In A Colder War Britain’s secret intelligence operations in the Middle East are severely curtailed; botched schemes and the deaths of double agents suggests to the spymasters that a mole is a work. When SIS’s most adroit spy Wallinger, and head of station at Ankara, is killed in a plane crash the chief Amelia Levene turns to sidelined spook Tom Kell to investigate. He is the only one that knows the personal background of Amelia’s affair with the deceased spy and has been left in the cold since witnessing a covert US rendition.
The book has a knowing sense of humour which leavens the tragic ethical dilemmas that occur as the story unfolds, allying the author with the Deighton and Allbeury school of spy novelists. As the associates of the deceased agent gather at his funeral Thomas Kell explores the personal and professional ties of Wallinger. Was the deceased spy compromised through his love affairs, as is likely because he was with a lover at an island hideaway when he died. Reporting from Turkey and Eastern Europe Kell delves in a labyrinth of deceit and misdirection: “everything was now a clue, a tell, a signal – or a blind alley”. And clues, tells, and blind alleys are laid down by those that are allies and foes.
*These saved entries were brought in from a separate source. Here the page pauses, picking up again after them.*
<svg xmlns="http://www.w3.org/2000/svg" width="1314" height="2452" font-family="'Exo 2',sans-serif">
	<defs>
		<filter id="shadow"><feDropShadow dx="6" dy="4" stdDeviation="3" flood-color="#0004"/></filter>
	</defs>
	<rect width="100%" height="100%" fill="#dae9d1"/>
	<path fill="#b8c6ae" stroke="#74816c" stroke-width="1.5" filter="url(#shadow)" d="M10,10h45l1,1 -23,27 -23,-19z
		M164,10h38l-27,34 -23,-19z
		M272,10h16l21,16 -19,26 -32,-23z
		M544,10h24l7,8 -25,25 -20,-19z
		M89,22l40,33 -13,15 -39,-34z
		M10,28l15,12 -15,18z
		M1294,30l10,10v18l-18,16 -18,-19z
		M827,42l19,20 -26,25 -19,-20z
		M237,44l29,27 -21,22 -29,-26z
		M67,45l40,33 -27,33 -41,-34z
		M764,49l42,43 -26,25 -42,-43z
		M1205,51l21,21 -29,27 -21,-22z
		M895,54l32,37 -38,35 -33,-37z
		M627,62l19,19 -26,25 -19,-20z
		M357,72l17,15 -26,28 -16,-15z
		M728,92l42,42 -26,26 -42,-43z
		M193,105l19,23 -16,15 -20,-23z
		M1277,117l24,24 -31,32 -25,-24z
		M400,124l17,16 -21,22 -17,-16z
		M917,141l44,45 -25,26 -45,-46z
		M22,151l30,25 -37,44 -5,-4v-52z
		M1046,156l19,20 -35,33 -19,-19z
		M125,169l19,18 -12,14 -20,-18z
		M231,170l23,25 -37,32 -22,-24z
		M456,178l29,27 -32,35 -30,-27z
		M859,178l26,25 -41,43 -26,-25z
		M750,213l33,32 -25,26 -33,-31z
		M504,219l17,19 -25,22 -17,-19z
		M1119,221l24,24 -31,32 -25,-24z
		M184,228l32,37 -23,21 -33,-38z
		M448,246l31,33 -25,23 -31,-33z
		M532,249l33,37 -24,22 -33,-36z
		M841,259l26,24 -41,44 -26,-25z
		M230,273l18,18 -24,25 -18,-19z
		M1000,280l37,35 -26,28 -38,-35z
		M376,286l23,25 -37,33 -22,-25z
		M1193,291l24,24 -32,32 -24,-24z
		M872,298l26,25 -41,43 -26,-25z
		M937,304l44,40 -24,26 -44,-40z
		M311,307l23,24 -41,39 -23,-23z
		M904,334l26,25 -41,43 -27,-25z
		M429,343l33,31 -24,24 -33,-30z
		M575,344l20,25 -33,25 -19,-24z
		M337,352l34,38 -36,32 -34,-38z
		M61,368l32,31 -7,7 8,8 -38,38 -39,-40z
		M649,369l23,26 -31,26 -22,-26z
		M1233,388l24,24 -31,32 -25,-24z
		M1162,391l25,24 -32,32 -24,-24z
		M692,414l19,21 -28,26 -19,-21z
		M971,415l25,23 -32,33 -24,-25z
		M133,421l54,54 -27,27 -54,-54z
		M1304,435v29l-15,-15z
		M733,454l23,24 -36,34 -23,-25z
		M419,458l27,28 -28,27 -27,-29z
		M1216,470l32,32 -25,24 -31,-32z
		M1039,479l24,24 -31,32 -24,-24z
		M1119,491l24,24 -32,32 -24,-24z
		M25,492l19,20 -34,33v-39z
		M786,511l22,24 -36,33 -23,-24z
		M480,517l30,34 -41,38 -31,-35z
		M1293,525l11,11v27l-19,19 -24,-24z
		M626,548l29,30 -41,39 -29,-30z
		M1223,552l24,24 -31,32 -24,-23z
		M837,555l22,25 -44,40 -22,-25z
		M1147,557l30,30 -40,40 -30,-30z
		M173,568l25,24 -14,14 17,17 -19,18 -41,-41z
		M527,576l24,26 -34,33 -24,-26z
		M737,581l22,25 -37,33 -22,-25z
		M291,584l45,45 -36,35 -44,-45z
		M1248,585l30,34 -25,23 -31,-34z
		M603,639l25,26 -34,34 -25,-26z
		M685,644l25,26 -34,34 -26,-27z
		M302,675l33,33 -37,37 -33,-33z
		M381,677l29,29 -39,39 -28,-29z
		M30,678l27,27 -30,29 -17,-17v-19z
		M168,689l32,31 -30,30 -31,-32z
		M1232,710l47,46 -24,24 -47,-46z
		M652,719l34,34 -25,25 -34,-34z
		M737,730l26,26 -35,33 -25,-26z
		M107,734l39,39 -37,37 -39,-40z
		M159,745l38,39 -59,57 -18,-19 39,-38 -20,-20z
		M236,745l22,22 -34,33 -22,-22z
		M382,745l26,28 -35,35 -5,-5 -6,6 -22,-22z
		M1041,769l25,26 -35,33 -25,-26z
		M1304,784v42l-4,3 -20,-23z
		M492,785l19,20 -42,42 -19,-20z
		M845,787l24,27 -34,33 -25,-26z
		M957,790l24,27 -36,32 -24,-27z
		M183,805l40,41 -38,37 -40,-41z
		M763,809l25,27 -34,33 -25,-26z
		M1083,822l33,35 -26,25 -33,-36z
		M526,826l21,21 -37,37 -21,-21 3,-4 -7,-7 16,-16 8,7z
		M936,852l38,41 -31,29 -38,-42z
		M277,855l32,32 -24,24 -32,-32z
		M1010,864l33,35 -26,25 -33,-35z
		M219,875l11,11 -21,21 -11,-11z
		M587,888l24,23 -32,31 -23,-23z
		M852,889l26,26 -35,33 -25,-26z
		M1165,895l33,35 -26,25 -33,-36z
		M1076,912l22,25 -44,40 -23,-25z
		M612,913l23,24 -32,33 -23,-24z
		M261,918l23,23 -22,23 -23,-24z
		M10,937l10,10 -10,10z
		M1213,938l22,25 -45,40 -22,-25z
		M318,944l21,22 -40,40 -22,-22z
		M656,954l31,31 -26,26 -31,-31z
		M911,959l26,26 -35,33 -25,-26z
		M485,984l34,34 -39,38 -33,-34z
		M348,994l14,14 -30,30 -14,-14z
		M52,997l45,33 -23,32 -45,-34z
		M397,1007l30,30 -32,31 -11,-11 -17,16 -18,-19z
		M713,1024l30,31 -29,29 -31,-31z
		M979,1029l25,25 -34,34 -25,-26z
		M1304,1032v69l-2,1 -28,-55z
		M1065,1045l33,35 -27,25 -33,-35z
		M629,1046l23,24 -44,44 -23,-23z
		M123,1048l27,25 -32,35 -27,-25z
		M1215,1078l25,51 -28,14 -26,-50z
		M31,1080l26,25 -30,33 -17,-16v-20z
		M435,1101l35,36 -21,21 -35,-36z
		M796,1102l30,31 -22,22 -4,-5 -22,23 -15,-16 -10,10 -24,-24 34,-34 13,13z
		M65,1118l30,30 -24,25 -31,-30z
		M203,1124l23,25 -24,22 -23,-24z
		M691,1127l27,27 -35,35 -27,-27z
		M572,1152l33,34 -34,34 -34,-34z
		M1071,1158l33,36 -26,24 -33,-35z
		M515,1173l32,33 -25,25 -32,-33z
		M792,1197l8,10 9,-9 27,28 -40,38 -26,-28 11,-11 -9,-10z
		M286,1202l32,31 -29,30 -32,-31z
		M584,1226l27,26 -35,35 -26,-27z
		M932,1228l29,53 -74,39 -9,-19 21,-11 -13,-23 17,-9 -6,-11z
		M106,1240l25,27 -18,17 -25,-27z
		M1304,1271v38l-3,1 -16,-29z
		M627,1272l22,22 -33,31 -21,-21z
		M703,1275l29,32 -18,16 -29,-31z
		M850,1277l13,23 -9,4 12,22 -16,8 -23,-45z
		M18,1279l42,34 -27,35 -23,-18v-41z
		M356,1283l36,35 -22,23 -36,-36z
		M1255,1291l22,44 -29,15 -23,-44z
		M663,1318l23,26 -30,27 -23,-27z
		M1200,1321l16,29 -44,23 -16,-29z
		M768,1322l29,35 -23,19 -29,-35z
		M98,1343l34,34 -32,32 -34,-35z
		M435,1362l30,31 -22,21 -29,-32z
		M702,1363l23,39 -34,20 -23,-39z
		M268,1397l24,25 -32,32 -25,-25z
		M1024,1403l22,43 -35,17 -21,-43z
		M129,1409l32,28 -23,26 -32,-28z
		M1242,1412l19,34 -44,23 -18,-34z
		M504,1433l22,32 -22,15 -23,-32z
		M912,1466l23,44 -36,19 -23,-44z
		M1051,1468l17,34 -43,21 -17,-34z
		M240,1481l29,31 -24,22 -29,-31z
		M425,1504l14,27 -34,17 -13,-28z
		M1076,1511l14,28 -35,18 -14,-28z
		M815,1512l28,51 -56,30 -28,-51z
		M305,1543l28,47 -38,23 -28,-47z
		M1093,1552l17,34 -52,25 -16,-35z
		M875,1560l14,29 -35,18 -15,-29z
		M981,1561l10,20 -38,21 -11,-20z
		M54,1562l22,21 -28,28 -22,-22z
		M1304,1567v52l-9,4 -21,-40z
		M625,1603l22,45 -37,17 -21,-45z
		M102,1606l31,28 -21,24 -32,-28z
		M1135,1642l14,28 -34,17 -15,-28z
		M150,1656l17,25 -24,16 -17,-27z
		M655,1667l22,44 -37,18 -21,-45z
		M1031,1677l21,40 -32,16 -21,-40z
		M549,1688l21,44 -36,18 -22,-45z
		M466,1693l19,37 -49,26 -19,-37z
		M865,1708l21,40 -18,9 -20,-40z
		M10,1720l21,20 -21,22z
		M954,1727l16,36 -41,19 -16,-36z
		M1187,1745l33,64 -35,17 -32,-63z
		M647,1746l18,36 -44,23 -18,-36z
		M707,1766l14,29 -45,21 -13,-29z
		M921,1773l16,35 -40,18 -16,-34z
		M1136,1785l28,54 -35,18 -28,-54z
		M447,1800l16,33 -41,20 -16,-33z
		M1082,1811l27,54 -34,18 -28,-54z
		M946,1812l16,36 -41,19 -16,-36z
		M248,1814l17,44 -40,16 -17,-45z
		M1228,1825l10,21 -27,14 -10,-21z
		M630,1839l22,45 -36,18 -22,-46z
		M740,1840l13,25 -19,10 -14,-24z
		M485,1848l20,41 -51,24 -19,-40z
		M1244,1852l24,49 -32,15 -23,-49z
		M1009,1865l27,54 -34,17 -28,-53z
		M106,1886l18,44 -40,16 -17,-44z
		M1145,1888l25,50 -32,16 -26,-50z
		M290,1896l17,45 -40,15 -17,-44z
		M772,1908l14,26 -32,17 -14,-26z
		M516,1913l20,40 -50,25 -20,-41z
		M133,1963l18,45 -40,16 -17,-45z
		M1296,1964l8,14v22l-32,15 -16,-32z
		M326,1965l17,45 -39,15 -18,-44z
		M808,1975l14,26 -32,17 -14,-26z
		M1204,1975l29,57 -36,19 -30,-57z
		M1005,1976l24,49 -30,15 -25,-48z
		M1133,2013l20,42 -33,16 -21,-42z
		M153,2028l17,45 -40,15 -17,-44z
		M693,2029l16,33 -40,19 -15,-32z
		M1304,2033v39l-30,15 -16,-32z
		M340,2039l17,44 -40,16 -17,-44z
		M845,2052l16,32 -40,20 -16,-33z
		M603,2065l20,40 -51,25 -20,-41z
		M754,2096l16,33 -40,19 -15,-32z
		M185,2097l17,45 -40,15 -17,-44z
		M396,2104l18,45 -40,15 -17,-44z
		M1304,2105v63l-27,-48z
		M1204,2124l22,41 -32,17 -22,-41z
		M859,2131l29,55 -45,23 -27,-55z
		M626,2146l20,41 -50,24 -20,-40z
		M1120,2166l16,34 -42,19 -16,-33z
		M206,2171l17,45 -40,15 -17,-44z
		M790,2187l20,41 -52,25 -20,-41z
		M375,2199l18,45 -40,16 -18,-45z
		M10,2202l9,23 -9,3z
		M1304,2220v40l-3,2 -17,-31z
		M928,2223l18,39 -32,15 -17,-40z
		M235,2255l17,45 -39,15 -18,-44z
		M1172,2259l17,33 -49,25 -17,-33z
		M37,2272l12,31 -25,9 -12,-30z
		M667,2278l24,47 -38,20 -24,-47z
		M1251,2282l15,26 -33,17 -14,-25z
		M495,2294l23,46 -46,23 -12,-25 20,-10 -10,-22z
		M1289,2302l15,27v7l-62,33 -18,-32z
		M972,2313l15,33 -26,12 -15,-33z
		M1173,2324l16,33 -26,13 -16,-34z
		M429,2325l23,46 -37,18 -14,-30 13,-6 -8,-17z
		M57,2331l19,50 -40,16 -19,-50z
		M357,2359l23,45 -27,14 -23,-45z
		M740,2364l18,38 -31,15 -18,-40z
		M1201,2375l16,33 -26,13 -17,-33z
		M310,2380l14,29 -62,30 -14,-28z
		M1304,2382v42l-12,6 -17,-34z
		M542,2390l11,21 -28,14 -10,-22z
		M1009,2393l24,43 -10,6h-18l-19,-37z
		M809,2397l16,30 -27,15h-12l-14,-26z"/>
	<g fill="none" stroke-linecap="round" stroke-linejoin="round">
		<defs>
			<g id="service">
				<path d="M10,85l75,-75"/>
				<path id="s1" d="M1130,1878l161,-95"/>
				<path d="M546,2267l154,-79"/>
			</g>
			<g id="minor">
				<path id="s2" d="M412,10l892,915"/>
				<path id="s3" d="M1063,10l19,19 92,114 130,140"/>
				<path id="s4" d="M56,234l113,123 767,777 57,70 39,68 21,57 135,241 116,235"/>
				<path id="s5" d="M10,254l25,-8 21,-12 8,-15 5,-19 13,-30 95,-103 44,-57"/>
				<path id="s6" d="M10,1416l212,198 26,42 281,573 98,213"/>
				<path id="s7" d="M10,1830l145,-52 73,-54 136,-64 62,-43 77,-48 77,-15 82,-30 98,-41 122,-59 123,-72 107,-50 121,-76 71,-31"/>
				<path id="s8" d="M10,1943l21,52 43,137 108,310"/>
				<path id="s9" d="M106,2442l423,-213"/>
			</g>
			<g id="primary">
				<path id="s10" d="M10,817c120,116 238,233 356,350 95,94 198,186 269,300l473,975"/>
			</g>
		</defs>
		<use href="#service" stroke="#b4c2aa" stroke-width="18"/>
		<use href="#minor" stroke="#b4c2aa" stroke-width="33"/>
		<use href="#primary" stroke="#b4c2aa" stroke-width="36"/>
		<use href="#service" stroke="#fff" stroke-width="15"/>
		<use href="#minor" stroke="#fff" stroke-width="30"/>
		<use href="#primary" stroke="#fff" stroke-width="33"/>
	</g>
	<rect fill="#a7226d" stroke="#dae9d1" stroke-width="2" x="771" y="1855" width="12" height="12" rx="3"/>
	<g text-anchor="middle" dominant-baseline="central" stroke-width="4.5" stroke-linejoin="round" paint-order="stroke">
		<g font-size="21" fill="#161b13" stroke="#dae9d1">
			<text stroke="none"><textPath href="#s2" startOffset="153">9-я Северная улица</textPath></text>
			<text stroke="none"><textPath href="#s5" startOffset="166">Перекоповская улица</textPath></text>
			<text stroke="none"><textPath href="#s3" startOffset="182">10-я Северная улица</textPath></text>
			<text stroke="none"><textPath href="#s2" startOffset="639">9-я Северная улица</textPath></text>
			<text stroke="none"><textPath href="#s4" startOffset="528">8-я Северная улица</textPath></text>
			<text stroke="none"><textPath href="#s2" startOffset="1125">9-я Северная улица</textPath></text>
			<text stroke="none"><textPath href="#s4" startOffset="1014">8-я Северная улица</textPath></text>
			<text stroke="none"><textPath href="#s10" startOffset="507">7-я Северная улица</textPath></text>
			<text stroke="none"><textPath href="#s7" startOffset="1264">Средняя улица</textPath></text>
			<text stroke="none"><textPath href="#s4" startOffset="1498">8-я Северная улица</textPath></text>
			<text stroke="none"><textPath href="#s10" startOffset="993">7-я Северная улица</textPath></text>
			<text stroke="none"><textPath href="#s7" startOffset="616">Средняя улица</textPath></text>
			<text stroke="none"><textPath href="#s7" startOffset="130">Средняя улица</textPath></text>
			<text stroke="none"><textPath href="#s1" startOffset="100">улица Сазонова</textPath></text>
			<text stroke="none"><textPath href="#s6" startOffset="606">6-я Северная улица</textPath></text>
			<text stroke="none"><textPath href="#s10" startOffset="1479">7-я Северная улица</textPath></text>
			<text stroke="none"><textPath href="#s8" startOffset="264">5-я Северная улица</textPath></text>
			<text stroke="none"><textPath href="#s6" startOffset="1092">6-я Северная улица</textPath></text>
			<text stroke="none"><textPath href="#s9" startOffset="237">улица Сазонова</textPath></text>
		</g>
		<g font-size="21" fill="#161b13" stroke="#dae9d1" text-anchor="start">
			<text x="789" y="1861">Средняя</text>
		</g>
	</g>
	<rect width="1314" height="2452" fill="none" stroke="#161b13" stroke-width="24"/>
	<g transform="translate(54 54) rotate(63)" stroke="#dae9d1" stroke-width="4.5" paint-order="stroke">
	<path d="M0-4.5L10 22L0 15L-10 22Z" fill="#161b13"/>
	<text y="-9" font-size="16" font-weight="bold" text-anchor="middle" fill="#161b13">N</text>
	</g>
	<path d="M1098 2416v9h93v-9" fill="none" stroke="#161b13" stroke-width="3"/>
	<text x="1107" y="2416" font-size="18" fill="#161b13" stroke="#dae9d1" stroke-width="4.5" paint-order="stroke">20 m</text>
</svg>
These factors are the air of espionage fiction in some stratagem of misdirection.
But it is this clever game-play combined with subtle subterfuge and mask wearing with colleagues that makes the novel a riveting read. Aficionados of the modern spy novel will recognize the mentions of Philby and Angleton – purveyors of that so descriptive phrase – “the wilderness of mirrors”. Yet while the narrative drive to unmask the mole depends on clever tradecraft it is the human dimension of betrayal that carries the impact. As each side tries to outwit the other it’s those elements of pathos and tragedy that gives it edge – much as in the best of Deighton and Allbeury.
A Colder War (2014) is Charles Cumming’s second Kell novel and his seventh in all.